• **Supplied data**:
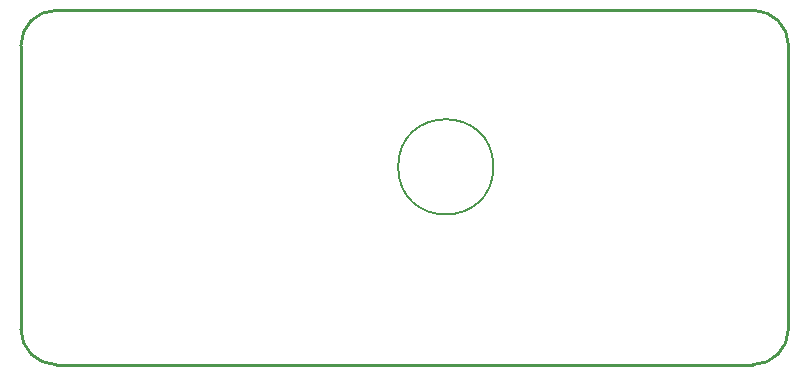
<source format=gbr>
G04 #@! TF.FileFunction,Drawing*
%FSLAX46Y46*%
G04 Gerber Fmt 4.6, Leading zero omitted, Abs format (unit mm)*
G04 Created by KiCad (PCBNEW 4.0.7) date 12/12/18 10:49:55*
%MOMM*%
%LPD*%
G01*
G04 APERTURE LIST*
%ADD10C,0.100000*%
%ADD11C,0.150000*%
%ADD12C,0.254000*%
G04 APERTURE END LIST*
D10*
D11*
X188513129Y-88265000D02*
G75*
G03X188513129Y-88265000I-4031129J0D01*
G01*
D12*
X151500840Y-105003600D02*
X155348940Y-105003600D01*
X155348940Y-105003600D02*
X162849560Y-105003600D01*
X162849560Y-105003600D02*
X210499960Y-105003600D01*
X213499700Y-102003860D02*
X213499700Y-78005940D01*
X210499960Y-75003660D02*
X151500840Y-75003660D01*
X148501100Y-78005940D02*
X148501100Y-102003860D01*
X185399680Y-105003600D02*
X186250580Y-105003600D01*
X186250580Y-105003600D02*
X193748660Y-105003600D01*
X198000620Y-105003600D02*
X198848980Y-105003600D01*
X198848980Y-105003600D02*
X206349600Y-105003600D01*
X148501100Y-102003860D02*
G75*
G03X151500840Y-105003600I2999740J0D01*
G01*
X210499960Y-105003600D02*
G75*
G03X213499700Y-102003860I0J2999740D01*
G01*
X213502240Y-78005940D02*
G75*
G03X210499960Y-75003660I-3002280J0D01*
G01*
X151500840Y-75006200D02*
G75*
G03X148501100Y-78005940I0J-2999740D01*
G01*
M02*

</source>
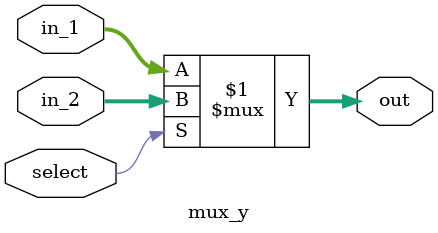
<source format=sv>
module mux_y(
	
	input 		      [3:0]   		in_1, 		//addr_Rd
	input 		      [3:0]    	in_2,			//15
	input									select,
	
	output		reg	[3:0]			out
);


assign out = select ? in_2 : in_1; // if select is 1, MUX will output in_2, otherwise in_1

endmodule
</source>
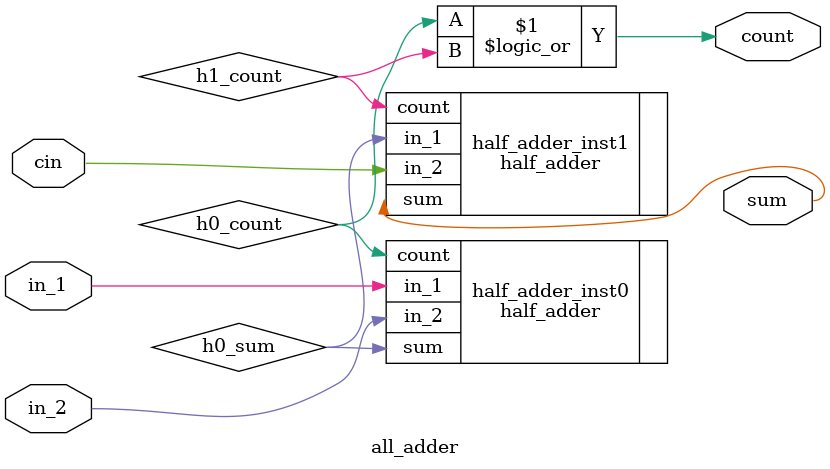
<source format=v>
module  all_adder
(
   input  wire  in_1,
   input  wire  in_2,
   input  wire  cin,
   output wire sum,
   output wire count

);
//中间的两个传递数据的线型变量wire
wire   h0_count;
wire   h1_count;
wire   h0_sum;
//直接例化两个半加器，进行调用，再对半加器的输出进行相或；
//第一个半加器
half_adder   half_adder_inst0
(
  .in_1(in_1),
  .in_2(in_2),
  .count(h0_count),
  .sum(h0_sum),
 );
 //第二个半加器
half_adder   half_adder_inst1
(
  .in_1(h0_sum),
  .in_2(cin),
  .count(h1_count),
  .sum(sum),
 );
 //输出out是两个半加器out的或运算
 assign count =h0_count || h1_count;
 endmodule
</source>
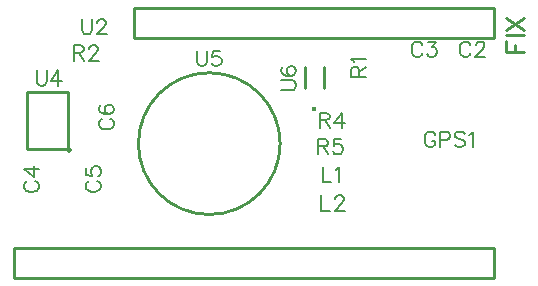
<source format=gbr>
G04 DipTrace 3.1.0.1*
G04 TopSilk.gbr*
%MOIN*%
G04 #@! TF.FileFunction,Legend,Top*
G04 #@! TF.Part,Single*
%ADD10C,0.009843*%
%ADD23C,0.01875*%
%ADD26C,0.015749*%
%ADD55C,0.00772*%
%ADD56C,0.009264*%
%FSLAX26Y26*%
G04*
G70*
G90*
G75*
G01*
G04 TopSilk*
%LPD*%
X2004652Y393699D2*
D10*
X404798D1*
Y493701D1*
X2004652D1*
Y393699D1*
X804779Y1293703D2*
X2004670D1*
Y1193701D1*
X804779D1*
Y1293703D1*
X584110Y823769D2*
X446605D1*
Y1011269D1*
X584110D1*
Y823769D1*
D23*
X587230Y820649D3*
X818504Y840551D2*
D10*
G02X818504Y840551I236220J0D01*
G01*
X1373226Y1025189D2*
Y1096068D1*
X1436221Y1025189D2*
Y1096068D1*
D26*
X1404723Y956299D3*
X1925407Y1168420D2*
D55*
X1923031Y1173173D1*
X1918222Y1177982D1*
X1913469Y1180358D1*
X1903907D1*
X1899099Y1177982D1*
X1894346Y1173173D1*
X1891914Y1168420D1*
X1889537Y1161235D1*
Y1149242D1*
X1891914Y1142112D1*
X1894346Y1137303D1*
X1899099Y1132550D1*
X1903907Y1130118D1*
X1913469D1*
X1918222Y1132550D1*
X1923031Y1137303D1*
X1925407Y1142112D1*
X1943278Y1168365D2*
Y1170742D1*
X1945655Y1175550D1*
X1948031Y1177927D1*
X1952840Y1180303D1*
X1962402D1*
X1967155Y1177927D1*
X1969531Y1175550D1*
X1971963Y1170742D1*
Y1165988D1*
X1969531Y1161180D1*
X1964778Y1154050D1*
X1940846Y1130118D1*
X1974340D1*
X1764729Y1168420D2*
X1762352Y1173173D1*
X1757544Y1177982D1*
X1752791Y1180358D1*
X1743229D1*
X1738420Y1177982D1*
X1733667Y1173173D1*
X1731235Y1168420D1*
X1728859Y1161235D1*
Y1149242D1*
X1731235Y1142112D1*
X1733667Y1137303D1*
X1738420Y1132550D1*
X1743229Y1130118D1*
X1752791D1*
X1757544Y1132550D1*
X1762352Y1137303D1*
X1764729Y1142112D1*
X1784976Y1180303D2*
X1811229D1*
X1796915Y1161180D1*
X1804100D1*
X1808853Y1158803D1*
X1811229Y1156427D1*
X1813661Y1149242D1*
Y1144489D1*
X1811229Y1137303D1*
X1806476Y1132495D1*
X1799291Y1130118D1*
X1792106D1*
X1784976Y1132495D1*
X1782600Y1134927D1*
X1780168Y1139680D1*
X448756Y715017D2*
X444003Y712640D1*
X439194Y707832D1*
X436818Y703079D1*
Y693517D1*
X439194Y688709D1*
X444003Y683955D1*
X448756Y681524D1*
X455941Y679147D1*
X467935D1*
X475064Y681524D1*
X479873Y683955D1*
X484626Y688709D1*
X487058Y693517D1*
Y703079D1*
X484626Y707832D1*
X479873Y712640D1*
X475064Y715017D1*
X487058Y754388D2*
X436873D1*
X470311Y730456D1*
Y766326D1*
X655004Y716205D2*
X650251Y713829D1*
X645442Y709020D1*
X643066Y704267D1*
Y694705D1*
X645442Y689897D1*
X650251Y685144D1*
X655004Y682712D1*
X662189Y680335D1*
X674183D1*
X681312Y682712D1*
X686121Y685144D1*
X690874Y689897D1*
X693306Y694705D1*
Y704267D1*
X690874Y709020D1*
X686121Y713829D1*
X681312Y716205D1*
X643121Y760329D2*
Y736453D1*
X664621Y734076D1*
X662244Y736453D1*
X659813Y743638D1*
Y750768D1*
X662244Y757953D1*
X666998Y762761D1*
X674183Y765138D1*
X678936D1*
X686121Y762761D1*
X690929Y757953D1*
X693306Y750768D1*
Y743638D1*
X690929Y736453D1*
X688497Y734076D1*
X683744Y731644D1*
X698755Y923670D2*
X694002Y921294D1*
X689193Y916485D1*
X686817Y911732D1*
Y902171D1*
X689193Y897362D1*
X694002Y892609D1*
X698755Y890177D1*
X705940Y887801D1*
X717933D1*
X725063Y890177D1*
X729871Y892609D1*
X734625Y897362D1*
X737057Y902171D1*
Y911732D1*
X734625Y916485D1*
X729872Y921294D1*
X725063Y923670D1*
X694002Y967795D2*
X689248Y965418D1*
X686872Y958233D1*
Y953480D1*
X689248Y946295D1*
X696433Y941486D1*
X708372Y939110D1*
X720310D1*
X729872Y941486D1*
X734680Y946295D1*
X737057Y953480D1*
Y955856D1*
X734680Y962986D1*
X729872Y967795D1*
X722686Y970171D1*
X720310D1*
X713125Y967795D1*
X708372Y962986D1*
X705995Y955856D1*
Y953480D1*
X708372Y946295D1*
X713125Y941486D1*
X720310Y939110D1*
X1808091Y868422D2*
X1805714Y873175D1*
X1800906Y877983D1*
X1796152Y880360D1*
X1786591D1*
X1781782Y877983D1*
X1777029Y873175D1*
X1774597Y868422D1*
X1772221Y861237D1*
Y849243D1*
X1774597Y842113D1*
X1777029Y837305D1*
X1781782Y832552D1*
X1786591Y830120D1*
X1796152D1*
X1800906Y832552D1*
X1805714Y837305D1*
X1808091Y842113D1*
Y849243D1*
X1796152D1*
X1823530Y854051D2*
X1845085D1*
X1852215Y856428D1*
X1854647Y858860D1*
X1857023Y863613D1*
Y870798D1*
X1854647Y875551D1*
X1852215Y877983D1*
X1845085Y880360D1*
X1823530D1*
Y830120D1*
X1905956Y873175D2*
X1901203Y877983D1*
X1894018Y880360D1*
X1884456D1*
X1877271Y877983D1*
X1872463Y873175D1*
Y868422D1*
X1874894Y863613D1*
X1877271Y861237D1*
X1882024Y858860D1*
X1896394Y854051D1*
X1901203Y851675D1*
X1903579Y849243D1*
X1905956Y844490D1*
Y837305D1*
X1901203Y832552D1*
X1894018Y830120D1*
X1884456D1*
X1877271Y832552D1*
X1872463Y837305D1*
X1921395Y870743D2*
X1926204Y873175D1*
X1933389Y880305D1*
Y830120D1*
X1432671Y761610D2*
Y711370D1*
X1461356D1*
X1476795Y751994D2*
X1481604Y754425D1*
X1488789Y761555D1*
Y711370D1*
X1428170Y667858D2*
Y617618D1*
X1456855D1*
X1474726Y655865D2*
Y658242D1*
X1477103Y663050D1*
X1479480Y665427D1*
X1484288Y667803D1*
X1493850D1*
X1498603Y665427D1*
X1500980Y663050D1*
X1503411Y658242D1*
Y653488D1*
X1500980Y648680D1*
X1496226Y641550D1*
X1472295Y617618D1*
X1505788D1*
X1552284Y1063238D2*
Y1084738D1*
X1549852Y1091923D1*
X1547475Y1094355D1*
X1542722Y1096731D1*
X1537914D1*
X1533160Y1094355D1*
X1530729Y1091923D1*
X1528352Y1084738D1*
Y1063238D1*
X1578592D1*
X1552284Y1079985D2*
X1578592Y1096731D1*
X1537969Y1112171D2*
X1535537Y1116979D1*
X1528407Y1124164D1*
X1578592D1*
X603226Y1143927D2*
X624725D1*
X631910Y1146359D1*
X634342Y1148735D1*
X636719Y1153488D1*
Y1158297D1*
X634342Y1163050D1*
X631910Y1165482D1*
X624725Y1167858D1*
X603226D1*
Y1117618D1*
X619972Y1143927D2*
X636719Y1117618D1*
X654590Y1155865D2*
Y1158242D1*
X656967Y1163050D1*
X659343Y1165427D1*
X664152Y1167803D1*
X673713D1*
X678466Y1165427D1*
X680843Y1163050D1*
X683275Y1158242D1*
Y1153488D1*
X680843Y1148680D1*
X676090Y1141550D1*
X652158Y1117618D1*
X685651D1*
X1422609Y918928D2*
X1444109D1*
X1451294Y921360D1*
X1453726Y923737D1*
X1456103Y928490D1*
Y933298D1*
X1453726Y938051D1*
X1451294Y940483D1*
X1444109Y942860D1*
X1422609D1*
Y892620D1*
X1439356Y918928D2*
X1456103Y892620D1*
X1495474D2*
Y942805D1*
X1471542Y909366D1*
X1507412D1*
X1417547Y831428D2*
X1439047D1*
X1446232Y833860D1*
X1448664Y836237D1*
X1451040Y840990D1*
Y845798D1*
X1448664Y850551D1*
X1446232Y852983D1*
X1439047Y855360D1*
X1417547D1*
Y805120D1*
X1434294Y831428D2*
X1451040Y805120D1*
X1495165Y855305D2*
X1471288D1*
X1468912Y833805D1*
X1471288Y836181D1*
X1478473Y838613D1*
X1485603D1*
X1492788Y836181D1*
X1497596Y831428D1*
X1499973Y824243D1*
Y819490D1*
X1497596Y812305D1*
X1492788Y807496D1*
X1485603Y805120D1*
X1478473D1*
X1471288Y807496D1*
X1468912Y809928D1*
X1466480Y814681D1*
X630046Y1255358D2*
Y1219489D1*
X632422Y1212303D1*
X637231Y1207550D1*
X644416Y1205118D1*
X649169D1*
X656354Y1207550D1*
X661163Y1212303D1*
X663539Y1219489D1*
Y1255358D1*
X681410Y1243365D2*
Y1245742D1*
X683787Y1250550D1*
X686163Y1252927D1*
X690972Y1255303D1*
X700533D1*
X705287Y1252927D1*
X707663Y1250550D1*
X710095Y1245742D1*
Y1240988D1*
X707663Y1236180D1*
X702910Y1229050D1*
X678978Y1205118D1*
X712472D1*
X479204Y1084492D2*
Y1048622D1*
X481581Y1041437D1*
X486389Y1036684D1*
X493574Y1034252D1*
X498327D1*
X505512Y1036684D1*
X510321Y1041437D1*
X512697Y1048622D1*
Y1084492D1*
X552068Y1034252D2*
Y1084437D1*
X528137Y1050999D1*
X564006D1*
X1013512Y1149995D2*
Y1114125D1*
X1015888Y1106940D1*
X1020697Y1102187D1*
X1027882Y1099755D1*
X1032635D1*
X1039820Y1102187D1*
X1044628Y1106940D1*
X1047005Y1114125D1*
Y1149995D1*
X1091129Y1149940D2*
X1067253D1*
X1064876Y1128440D1*
X1067253Y1130816D1*
X1074438Y1133248D1*
X1081568D1*
X1088753Y1130816D1*
X1093561Y1126063D1*
X1095938Y1118878D1*
Y1114125D1*
X1093561Y1106940D1*
X1088753Y1102132D1*
X1081568Y1099755D1*
X1074438D1*
X1067253Y1102132D1*
X1064876Y1104563D1*
X1062444Y1109317D1*
X1293752Y1018369D2*
X1329622D1*
X1336807Y1020746D1*
X1341560Y1025554D1*
X1343992Y1032739D1*
Y1037493D1*
X1341560Y1044678D1*
X1336807Y1049486D1*
X1329622Y1051863D1*
X1293752D1*
X1300937Y1095987D2*
X1296184Y1093610D1*
X1293808Y1086425D1*
Y1081672D1*
X1296184Y1074487D1*
X1303369Y1069679D1*
X1315307Y1067302D1*
X1327246D1*
X1336807Y1069679D1*
X1341616Y1074487D1*
X1343992Y1081672D1*
Y1084049D1*
X1341616Y1091178D1*
X1336807Y1095987D1*
X1329622Y1098363D1*
X1327246D1*
X1320061Y1095987D1*
X1315307Y1091178D1*
X1312931Y1084049D1*
Y1081672D1*
X1315307Y1074487D1*
X1320061Y1069679D1*
X1327246Y1067302D1*
X2043922Y1183609D2*
D56*
Y1146269D1*
X2104210D1*
X2072640D2*
Y1169216D1*
X2043922Y1202136D2*
X2104210D1*
X2043922Y1220663D2*
X2104210Y1260855D1*
X2043922D2*
X2104210Y1220663D1*
M02*

</source>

• **Exercise directions**:
Where the string "format" shows up in the listing above, copy the line that holds it.

• **Answer to the problem**:
<source format=gbr>
G04 Gerber Fmt 4.6, Leading zero omitted, Abs format (unit mm)*
<source format=sv>
<source format=v>
<source format=gbr>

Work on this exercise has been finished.